We may also consider differences in the research methodology between the pioneering study in this field and our study. In Yamasaki, Yamada & Laukka’s (2015) study, the participants listened to music only when they evaluated the environment; in our study, they listened to music during the entire experimental session, including the time when they were moving between the locations where they evaluated the environment. Therefore, it is possible that in the previous study, music had a greater effect on the evaluation of the environment because the participants listened to it only for a limited time with many interruptions. In this regard, our methodology created a setting more closely resembling a realistic situation in which people listen to music during their entire walking time without interruptions. On the other hand, people who use portable music players in outdoor settings decide to do so by themselves, and thus, their attitudes toward listening to music may be more intentional, and the intensity of their music might not be as low as in the present study. Thus, our experimental situation in some respect more closely resembled the scenario of listening to in-store background music, where people cannot select their favorite pieces of music at their preferred intensity, rather than a scenario of the personal use of music in outdoor settings.

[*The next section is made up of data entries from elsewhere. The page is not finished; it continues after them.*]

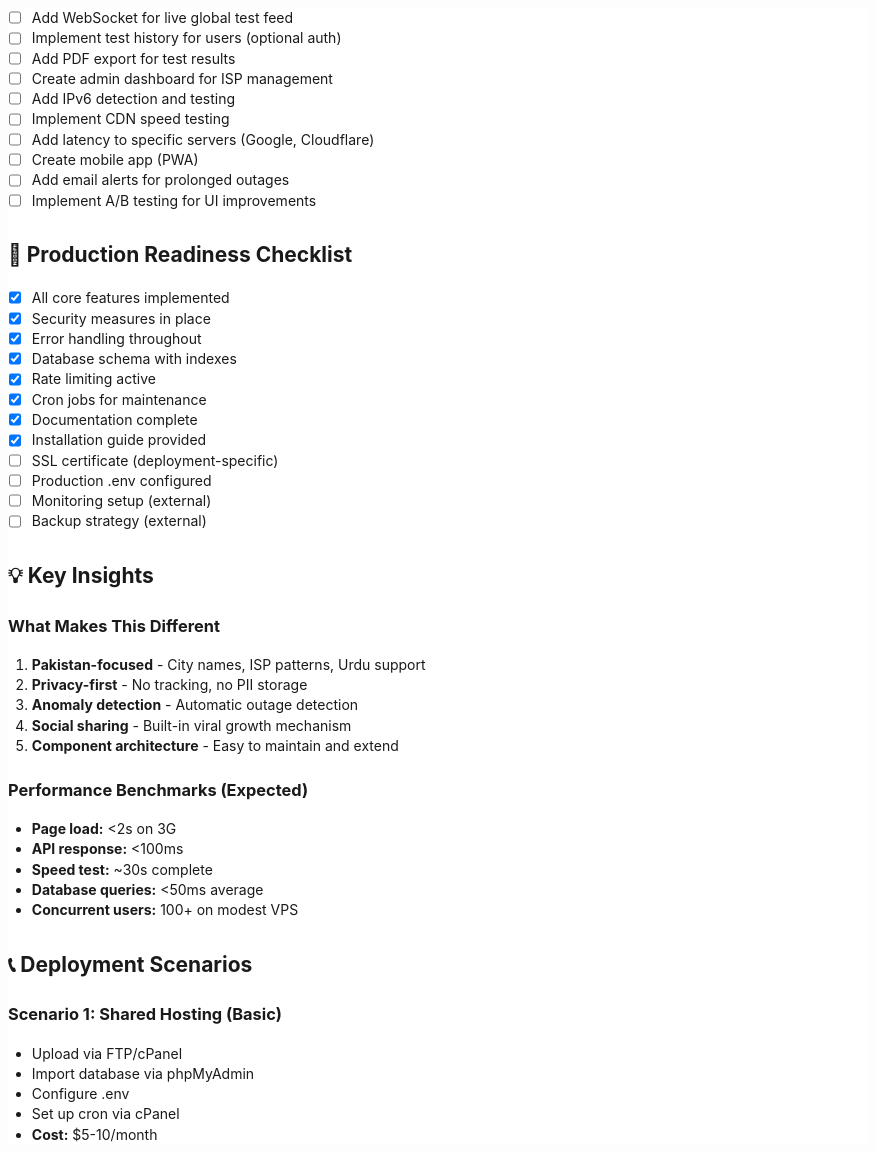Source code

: - [ ] Add WebSocket for live global test feed
- [ ] Implement test history for users (optional auth)
- [ ] Add PDF export for test results
- [ ] Create admin dashboard for ISP management
- [ ] Add IPv6 detection and testing
- [ ] Implement CDN speed testing
- [ ] Add latency to specific servers (Google, Cloudflare)
- [ ] Create mobile app (PWA)
- [ ] Add email alerts for prolonged outages
- [ ] Implement A/B testing for UI improvements

## 🎯 Production Readiness Checklist

- [x] All core features implemented
- [x] Security measures in place
- [x] Error handling throughout
- [x] Database schema with indexes
- [x] Rate limiting active
- [x] Cron jobs for maintenance
- [x] Documentation complete
- [x] Installation guide provided
- [ ] SSL certificate (deployment-specific)
- [ ] Production .env configured
- [ ] Monitoring setup (external)
- [ ] Backup strategy (external)

## 💡 Key Insights

### What Makes This Different
1. **Pakistan-focused** - City names, ISP patterns, Urdu support
2. **Privacy-first** - No tracking, no PII storage
3. **Anomaly detection** - Automatic outage detection
4. **Social sharing** - Built-in viral growth mechanism
5. **Component architecture** - Easy to maintain and extend

### Performance Benchmarks (Expected)
- **Page load:** <2s on 3G
- **API response:** <100ms
- **Speed test:** ~30s complete
- **Database queries:** <50ms average
- **Concurrent users:** 100+ on modest VPS

## 📞 Deployment Scenarios

### Scenario 1: Shared Hosting (Basic)
- Upload via FTP/cPanel
- Import database via phpMyAdmin
- Configure .env
- Set up cron via cPanel
- **Cost:** $5-10/month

Our study has several limitations. First, for practical reasons we used a very brief online questionnaire that included only a single questions per dimension. Although we tried to choose a statement that would best capture the given dimension, this simplification may represent a limitation. Second, the study was conducted at the beginning of November. Clearly, the season, the form of vegetation, and even specific atmospheric conditions could influence audio-visual interactions and evaluations of an outdoor environment. A further limitation is the selection of music. Many variables might play a role. The musical style or genre as well as the timbre and selection of musical instruments and differences between vocal and instrumental music may play a role. The selection of the evaluated environments from the city of Hradec Králové could also be a further limitation. The results may differ in other urban environments (e.g., downtown areas of large cities) or in various types of natural environments (e.g., forests, mountains). Finally, in the discussion of our findings, we stressed the intensity of music as an important factor, but in this experiment, we did not manipulate this variable.
Conclusion
The present study investigated the effects of audio-visual interactions on the perception of outdoor urban environments. In contrast with previous investigations (Yamasaki, Yamada & Laukka, 2015), we did not confirm the strong influence of music on the evaluation of an environment, but we showed that music increased positive evaluations in terms of certain spatio-cognitive and emotional dimensions of the environments (i.e., if the music was liked and not disturbing). We discussed diverse factors that may influence the results and particularly stressed the intensity of music given the difference between the effects of foreground and background music. These findings have some practical implications. Since some people combine the relaxing effect of outdoor walking with listening to music, it is useful to know how these acoustic and visual stimuli interact.